Having elite sport status means Morris and the athletes have been able to continue training at Lee Valley under strict guidelines, but they are raring to go for competition when circumstances allow.
"There are some caged tigers in our team! The last time they raced in anger was pretty much the test event in Tokyo last November," said Morris.
"We've been able to keep people training and enjoying the sport while keeping everyone safe.
"From a coaching angle, yes we've been able to train for large periods during this time but we've also had to rework some of our practices and find new ways of doing things."
As things stand, the group are due to fly out to Tokyo in April and will then do so monthly for further training and testing before the Olympics' scheduled start date of July 23.
Assuming restrictions ease, it is going to be a hectic period for all concerned, with the European championships due to be held in Italy in early May. And the world championships are not normally held in an Olympic year but they are set to take place in Slovakia in September.
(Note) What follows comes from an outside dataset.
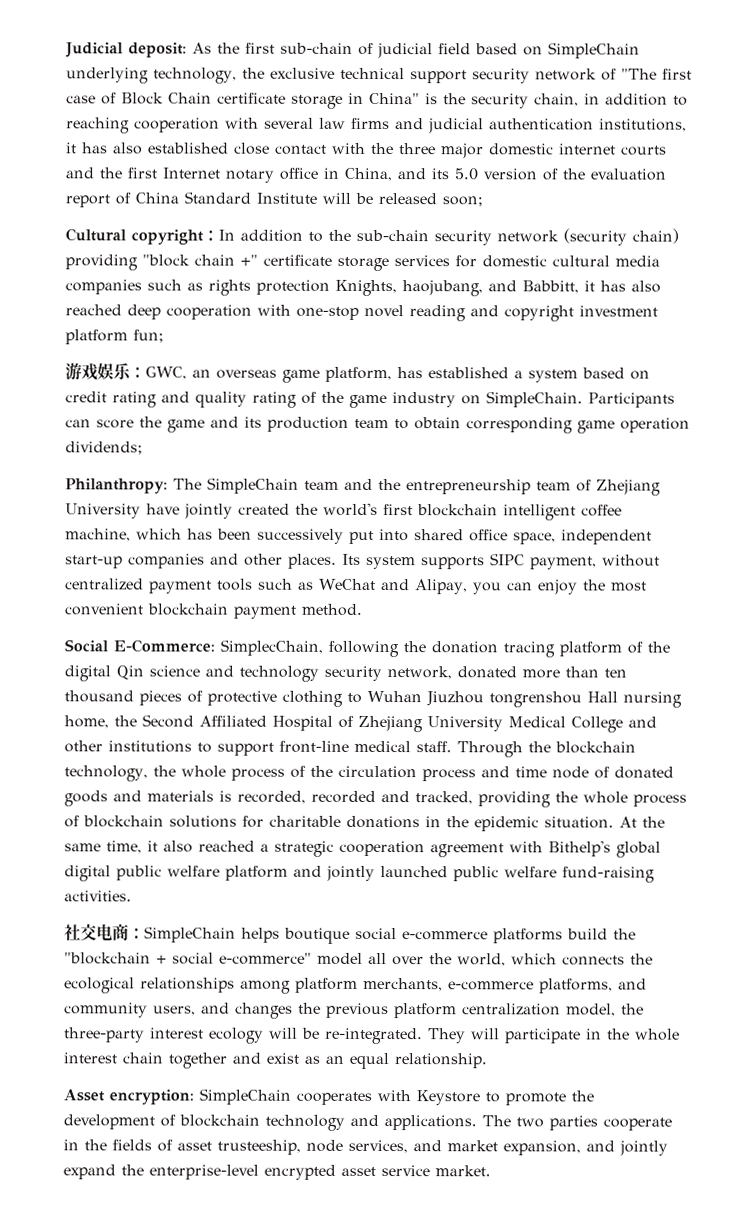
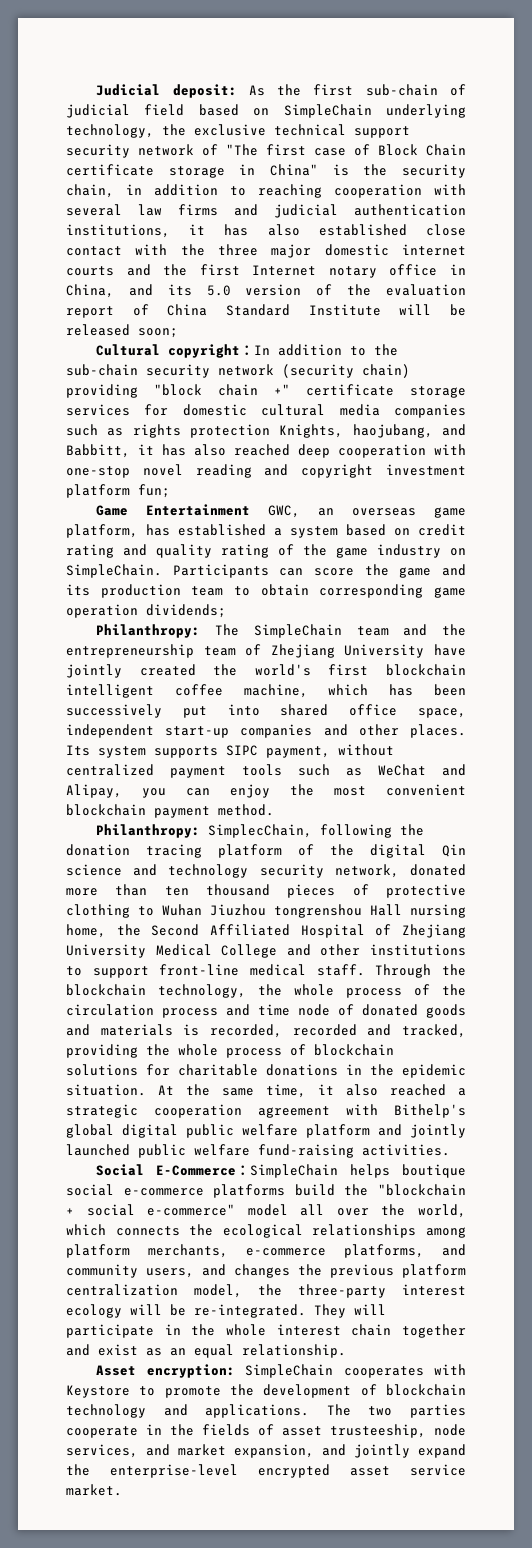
[65,362,146,381] 游戏娱乐： -> [96,504,251,516] Game Entertainment
[64,639,215,653] Social E-Commerce: -> [96,824,201,838] Philanthropy:
[64,923,129,942] 社交电商 -> [96,1164,237,1176] Social E-Commerce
Franklin, Woods (kayak single) and Burgess (canoe single) will be looking to be part of the Team GB medal tally in Tokyo, with Morris revelling in his role of getting them there in peak condition.
"These guys had to fight really, really hard to get to the Games. Strength in depth is really high and so to even get their places was an incredible achievement," he said.
"We focus on what we can control and each individual has their own motivation for going to a Games. If they perform to their best then they're in the bracket of being able to step on that podium.
"We're respectful of the sport's nuances and focus on improving performance."
Getting the very best out of people is what inspires Morris and his achievements have been duly noted by some top awards judges recently.
He is in the running for the High Performance Coach of the Year prize in the UK Coaching Awards, with the ceremony being held virtually on Thursday (December 3). He is up against Peter Rome and Ryan Jones from the worlds of wheelchair fencing and para-athletics respectively.
And he was a winner last week after claiming the Special Impact on High Performance in a Sport at the UK Sport PLx Conference, which was also an online affair and was hosted by broadcaster Hazel Irvine and former rower Dame Katherine Grainger, Britain's most decorated female Olympian.
"Winning awards is humbling and I feel I'm representing a broad team including the individual athletes and those that are working with them and helping them develop," said Morris.
"It's also nice to put canoe slalom on the map a bit more because we can struggle against more high-profile sports."
Away from the water, Morris' hobbies include walking, trekking and running in the mountains as well as playing the drums.
And he will be doing all he can to make sure the athletes under his wing have the best chance possible of paddling to a victorious beat in Tokyo.
"I'm just fascinated by people and by learning," said Morris. "Being able to combine the two as a job and travel the world is fantastic."